Capacity and failure
Argo controllers add control-plane load. Workflows create pods. CD reads repositories and cluster state. Rollouts queries metrics and manipulates traffic providers. Events operates event transport and trigger consumers.
Set resource requests and limits. Define concurrency and retention policies. Monitor controller queues, reconciliation errors, API pressure, generated workload state, and external dependencies.
Upgrades
CRDs and controllers evolve. Read each project's upgrade guide. Upgrade CRDs and controller versions in the documented order. Test stored resources, admission policies, integrations, and rollback procedures before production rollout.
The four projects have independent releases. A shared Argo name does not imply one synchronized version number.
Good fits and poor fits
Argo fits when Kubernetes is already the operating substrate and the desired automation maps naturally to Kubernetes resources and controllers.
Good fits include:
- containerized batch or machine-learning task graphs;
- Git-driven delivery to one or more Kubernetes clusters;
- canary or blue-green releases that use measurable promotion criteria;
- event-driven creation of workflows or Kubernetes resources;
- teams that want automation state visible through Kubernetes APIs.
Argo is a weaker fit when:
- the workload does not run on or control Kubernetes;
- one small command has no graph, reconciliation, or release-control need;
- a team cannot operate the added controllers and their dependencies;
- the required orchestration centers on non-container runtime semantics;
- a managed platform already supplies the needed control plane with less operational cost.
Argo does not replace Kubernetes security, observability, storage, networking, or capacity planning. It composes with those systems.
A practical learning path
- Learn Kubernetes objects, custom resources, controllers, namespaces, service accounts, and role-based access control.
- Read the Argo project overview and classify the four project responsibilities.
- Run one small Argo Workflow.
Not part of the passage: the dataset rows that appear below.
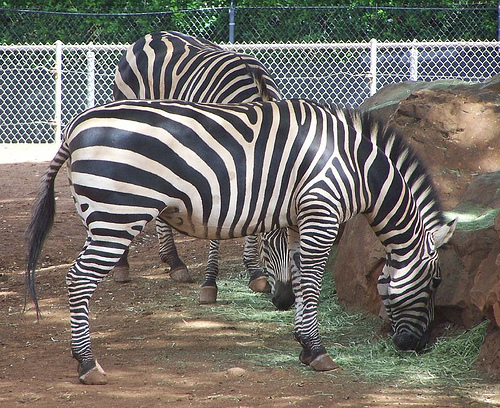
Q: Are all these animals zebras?
A: Yes, all the animals are zebras.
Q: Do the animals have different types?
A: No, all the animals are zebras.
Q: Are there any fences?
A: Yes, there is a fence.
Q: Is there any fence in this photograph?
A: Yes, there is a fence.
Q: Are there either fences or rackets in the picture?
A: Yes, there is a fence.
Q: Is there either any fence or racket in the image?
A: Yes, there is a fence.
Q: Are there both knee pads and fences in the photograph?
A: No, there is a fence but no knee pads.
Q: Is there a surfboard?
A: No, there are no surfboards.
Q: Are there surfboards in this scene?
A: No, there are no surfboards.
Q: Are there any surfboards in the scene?
A: No, there are no surfboards.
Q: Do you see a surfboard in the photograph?
A: No, there are no surfboards.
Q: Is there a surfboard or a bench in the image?
A: No, there are no surfboards or benches.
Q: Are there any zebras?
A: Yes, there are zebras.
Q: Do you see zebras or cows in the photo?
A: Yes, there are zebras.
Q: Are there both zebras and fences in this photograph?
A: Yes, there are both zebras and a fence.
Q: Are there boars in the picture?
A: No, there are no boars.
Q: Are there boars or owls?
A: No, there are no boars or owls.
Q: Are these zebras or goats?
A: These are zebras.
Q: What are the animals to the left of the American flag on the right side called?
A: The animals are zebras.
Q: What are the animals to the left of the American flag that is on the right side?
A: The animals are zebras.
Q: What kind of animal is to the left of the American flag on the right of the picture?
A: The animals are zebras.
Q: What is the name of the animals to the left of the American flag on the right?
A: The animals are zebras.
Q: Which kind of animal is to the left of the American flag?
A: The animals are zebras.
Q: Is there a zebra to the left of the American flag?
A: Yes, there are zebras to the left of the American flag.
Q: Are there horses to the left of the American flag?
A: No, there are zebras to the left of the American flag.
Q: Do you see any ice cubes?
A: No, there are no ice cubes.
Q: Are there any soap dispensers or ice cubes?
A: No, there are no ice cubes or soap dispensers.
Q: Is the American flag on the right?
A: Yes, the American flag is on the right of the image.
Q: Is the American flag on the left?
A: No, the American flag is on the right of the image.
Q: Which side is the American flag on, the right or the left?
A: The American flag is on the right of the image.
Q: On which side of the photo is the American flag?
A: The American flag is on the right of the image.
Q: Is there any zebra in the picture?
A: Yes, there is a zebra.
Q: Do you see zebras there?
A: Yes, there is a zebra.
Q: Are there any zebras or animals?
A: Yes, there is a zebra.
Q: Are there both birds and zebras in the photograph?
A: No, there is a zebra but no birds.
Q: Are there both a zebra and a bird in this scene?
A: No, there is a zebra but no birds.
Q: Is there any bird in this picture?
A: No, there are no birds.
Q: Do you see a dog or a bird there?
A: No, there are no birds or dogs.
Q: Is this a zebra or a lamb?
A: This is a zebra.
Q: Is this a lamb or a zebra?
A: This is a zebra.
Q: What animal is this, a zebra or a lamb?
A: This is a zebra.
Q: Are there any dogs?
A: No, there are no dogs.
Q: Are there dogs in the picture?
A: No, there are no dogs.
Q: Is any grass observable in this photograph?
A: Yes, there is grass.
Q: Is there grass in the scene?
A: Yes, there is grass.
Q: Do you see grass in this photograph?
A: Yes, there is grass.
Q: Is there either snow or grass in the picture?
A: Yes, there is grass.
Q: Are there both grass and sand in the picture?
A: No, there is grass but no sand.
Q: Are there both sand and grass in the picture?
A: No, there is grass but no sand.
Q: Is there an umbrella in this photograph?
A: No, there are no umbrellas.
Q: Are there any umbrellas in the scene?
A: No, there are no umbrellas.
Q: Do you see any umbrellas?
A: No, there are no umbrellas.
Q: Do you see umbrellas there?
A: No, there are no umbrellas.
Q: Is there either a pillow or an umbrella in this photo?
A: No, there are no umbrellas or pillows.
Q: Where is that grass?
A: The grass is on the ground.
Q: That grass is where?
A: The grass is on the ground.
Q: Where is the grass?
A: The grass is on the ground.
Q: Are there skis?
A: No, there are no skis.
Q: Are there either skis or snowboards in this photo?
A: No, there are no skis or snowboards.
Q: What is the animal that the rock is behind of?
A: The animal is a zebra.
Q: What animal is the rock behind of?
A: The rock is behind the zebra.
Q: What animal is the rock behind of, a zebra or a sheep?
A: The rock is behind a zebra.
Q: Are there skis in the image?
A: No, there are no skis.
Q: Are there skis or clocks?
A: No, there are no skis or clocks.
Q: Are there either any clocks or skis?
A: No, there are no skis or clocks.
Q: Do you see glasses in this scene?
A: No, there are no glasses.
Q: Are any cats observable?
A: No, there are no cats.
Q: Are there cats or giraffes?
A: No, there are no cats or giraffes.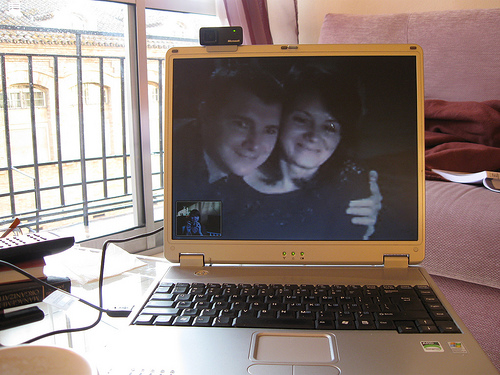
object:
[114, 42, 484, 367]
laptop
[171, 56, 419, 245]
screensaver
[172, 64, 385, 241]
couple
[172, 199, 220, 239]
photo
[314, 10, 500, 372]
area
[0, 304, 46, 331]
piled books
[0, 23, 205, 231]
fencing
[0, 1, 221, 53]
roof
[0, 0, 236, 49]
tiling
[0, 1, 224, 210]
building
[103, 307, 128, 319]
plug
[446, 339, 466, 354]
logo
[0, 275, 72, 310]
book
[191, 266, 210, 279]
button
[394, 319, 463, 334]
set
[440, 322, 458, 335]
key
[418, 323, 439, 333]
key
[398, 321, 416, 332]
key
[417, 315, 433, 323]
key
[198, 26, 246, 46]
webcam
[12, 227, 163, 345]
cable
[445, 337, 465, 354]
sticker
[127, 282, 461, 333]
keyboard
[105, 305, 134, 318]
drive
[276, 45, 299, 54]
logo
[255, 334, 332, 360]
pad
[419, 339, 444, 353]
stickers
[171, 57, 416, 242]
screen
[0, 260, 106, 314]
cable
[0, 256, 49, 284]
books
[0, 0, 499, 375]
room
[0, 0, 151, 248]
windows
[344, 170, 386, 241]
hand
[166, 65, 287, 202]
man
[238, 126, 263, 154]
nose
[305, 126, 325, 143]
nose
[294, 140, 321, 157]
mouth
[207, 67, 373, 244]
people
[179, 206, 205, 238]
girl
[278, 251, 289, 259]
light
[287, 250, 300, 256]
light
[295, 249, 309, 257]
light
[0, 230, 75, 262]
remote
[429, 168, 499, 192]
book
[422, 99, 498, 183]
blanket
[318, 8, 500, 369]
sofa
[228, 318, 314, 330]
keys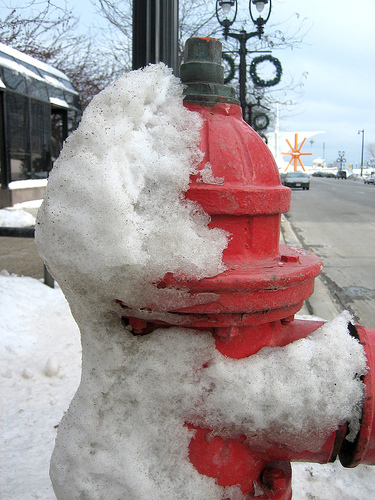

Compare its specification, status, pods, logs, parameters, and artifacts.
- Create one Argo CD Application. Change Git, observe
OutOfSync, inspect the diff, and synchronize manually. - Replace a test Deployment with a Rollout. Pause and promote a basic canary before adding traffic routing or analysis.
- Connect one webhook EventSource to one Sensor and a harmless trigger. Trace the event through the EventBus.
- Combine only two projects. Make the handoff and failure boundary explicit.
- Add service accounts, quotas, network policy, retention, metrics, alerts, and backup procedures.
- Test controller failure, external dependency failure, duplicate requests, rollback, and upgrade behavior.
- Continue into the dedicated courses and official operator manuals for the projects you will run.